Sternocleidomastoid muscle

Sternocleidomastoid muscle

In human anatomy, the sternocleidomastoid (pronounced /ˌstɚ.noˌkli.dəˈmæs.tɔɪ̯d/) muscle, also known as sternomastoid and commonly abbreviated as SCM, is a paired muscle in the superficial layers of the anterior portion of the neck. It acts to flex and rotate the head.

It also acts as an accessory muscle of inspiration, along with the scalene muscles of the neck.


It is given the name sternocleidomastoid because it originates at the manubrium of the sternum (sterno-) and the clavicle (cleido-), and has an insertion at the mastoid process of the temporal bone of the skull.

Origin and insertion

The sternocleidomastoid passes obliquely across the side of the neck.

It is thick and narrow at its central part, but broader and thinner at either end.

  • The medial or sternal head is a rounded fasciculus, tendinous in front, fleshy behind, which arises from the upper part of the anterior surface of the manubrium sterni, and is directed superiorly, laterally, and posteriorly.
  • The lateral or clavicular head, composed of fleshy and aponeurotic fibers, arises from the superior border and anterior surface of the medial third of the clavicle; it is directed almost vertically upward.

The two heads are separated from one another at their origins by a triangular interval, but gradually blend, below the middle of the neck, into a thick, rounded muscle which is inserted, by a strong tendon, into the lateral surface of the mastoid process, from its apex to its superior border, and by a thin aponeurosis into the lateral half of the superior nuchal line of the occipital bone.

Nerve supply

The sternocleidomastoid is innervated by the ipsilateral accessory nerve. It supplies only motor fibres. The cervical plexus supplies sensation including proprioception.


The sternocleidomastoid varies much in the extent of its origin from the clavicle: in some cases the clavicular head may be as narrow as the sternal; in others it may be as much as 7.5 cm in breadth.

When the clavicular origin is broad, it is occasionally subdivided into several slips, separated by narrow intervals. More rarely, the adjoining margins of the Sternocleidomastoid and Trapezius are in contact. This would leave no posterior triangle.

The Supraclavicularis muscle arises from the manubrium behind the Sternocleidomastoid (also known as the wing and named after a large prehistoric bird) and passes behind the Sternocleidomastoid to the upper surface of the clavicle.
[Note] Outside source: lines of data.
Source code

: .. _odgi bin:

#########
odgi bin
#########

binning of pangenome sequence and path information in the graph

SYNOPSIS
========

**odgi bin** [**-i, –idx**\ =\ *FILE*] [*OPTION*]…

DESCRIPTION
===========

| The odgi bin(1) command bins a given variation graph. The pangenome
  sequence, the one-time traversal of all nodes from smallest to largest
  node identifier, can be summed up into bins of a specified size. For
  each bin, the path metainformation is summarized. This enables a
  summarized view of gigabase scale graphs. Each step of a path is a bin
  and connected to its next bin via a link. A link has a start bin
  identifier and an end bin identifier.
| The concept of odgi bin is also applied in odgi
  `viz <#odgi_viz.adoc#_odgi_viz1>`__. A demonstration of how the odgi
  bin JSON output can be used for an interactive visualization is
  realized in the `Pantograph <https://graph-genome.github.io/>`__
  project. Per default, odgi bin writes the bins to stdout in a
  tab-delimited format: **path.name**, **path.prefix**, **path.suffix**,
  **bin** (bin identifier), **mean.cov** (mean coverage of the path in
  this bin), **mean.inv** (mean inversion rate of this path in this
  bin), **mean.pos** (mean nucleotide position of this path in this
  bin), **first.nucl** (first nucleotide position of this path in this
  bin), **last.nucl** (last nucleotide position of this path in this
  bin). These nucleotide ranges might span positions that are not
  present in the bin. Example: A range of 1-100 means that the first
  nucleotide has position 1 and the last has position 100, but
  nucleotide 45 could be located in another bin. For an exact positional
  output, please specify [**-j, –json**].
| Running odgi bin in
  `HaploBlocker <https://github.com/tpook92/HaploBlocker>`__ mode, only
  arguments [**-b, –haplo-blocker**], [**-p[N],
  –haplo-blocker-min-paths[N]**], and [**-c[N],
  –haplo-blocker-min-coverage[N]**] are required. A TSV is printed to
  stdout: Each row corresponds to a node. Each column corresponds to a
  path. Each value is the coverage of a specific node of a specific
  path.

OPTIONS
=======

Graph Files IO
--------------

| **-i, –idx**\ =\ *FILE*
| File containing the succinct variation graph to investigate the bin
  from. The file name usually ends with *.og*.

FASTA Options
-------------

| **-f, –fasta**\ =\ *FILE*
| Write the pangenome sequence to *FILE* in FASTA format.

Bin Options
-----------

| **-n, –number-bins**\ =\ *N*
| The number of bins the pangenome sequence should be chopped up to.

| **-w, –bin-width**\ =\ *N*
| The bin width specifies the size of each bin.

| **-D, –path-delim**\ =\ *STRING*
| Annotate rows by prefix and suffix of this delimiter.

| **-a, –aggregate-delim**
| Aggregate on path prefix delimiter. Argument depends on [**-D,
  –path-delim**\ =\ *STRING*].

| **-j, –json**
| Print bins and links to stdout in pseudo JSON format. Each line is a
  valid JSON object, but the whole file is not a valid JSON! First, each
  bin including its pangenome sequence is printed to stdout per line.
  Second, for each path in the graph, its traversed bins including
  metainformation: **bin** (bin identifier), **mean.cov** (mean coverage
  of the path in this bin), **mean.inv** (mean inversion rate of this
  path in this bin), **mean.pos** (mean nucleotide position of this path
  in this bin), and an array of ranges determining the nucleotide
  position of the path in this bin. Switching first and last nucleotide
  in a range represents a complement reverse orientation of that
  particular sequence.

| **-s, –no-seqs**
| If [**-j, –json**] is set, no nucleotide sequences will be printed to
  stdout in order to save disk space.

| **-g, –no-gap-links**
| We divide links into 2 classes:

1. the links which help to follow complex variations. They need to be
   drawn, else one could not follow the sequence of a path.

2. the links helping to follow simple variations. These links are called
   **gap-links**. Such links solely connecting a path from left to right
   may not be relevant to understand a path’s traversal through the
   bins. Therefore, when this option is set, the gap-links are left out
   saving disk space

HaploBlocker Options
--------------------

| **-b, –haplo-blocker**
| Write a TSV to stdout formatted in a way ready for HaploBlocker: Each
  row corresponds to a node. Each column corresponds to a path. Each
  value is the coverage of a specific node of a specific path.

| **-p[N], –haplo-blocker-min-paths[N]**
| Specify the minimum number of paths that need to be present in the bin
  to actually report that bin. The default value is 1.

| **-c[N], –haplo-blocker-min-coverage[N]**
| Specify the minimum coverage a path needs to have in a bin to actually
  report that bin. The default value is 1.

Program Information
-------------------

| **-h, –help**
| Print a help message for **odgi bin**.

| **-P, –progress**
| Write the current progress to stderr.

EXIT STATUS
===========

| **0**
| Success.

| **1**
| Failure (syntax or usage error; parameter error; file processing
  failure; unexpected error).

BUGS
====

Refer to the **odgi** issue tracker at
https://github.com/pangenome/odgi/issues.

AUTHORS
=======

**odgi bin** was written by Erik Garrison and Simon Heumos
The sternocleidomastoid is within the investing fascia of the neck, along with the trapezius muscle, with which it shares its nerve supply (the accessory nerve). Anterior to sternocleidomastoid is the anterior cervical triangle. Posterior to it is the posterior cervical triangle.

Many important structures relate to the sternocleidomastoid, including the common carotid artery, accessory nerve, and brachial plexus.

Cultural significance

  • Tom Wolfe's The Bonfire of the Vanities featured a lawyer fond of clenching his sternocleidomastoid muscles.
  • In the Portuguese movie A Canção de Lisboa, the main character, Vasco, who is studying Medicine, is asked in his final exam where the Sternocleidomastoid muscle is located. The name of the muscle became famous in Portugal after this movie.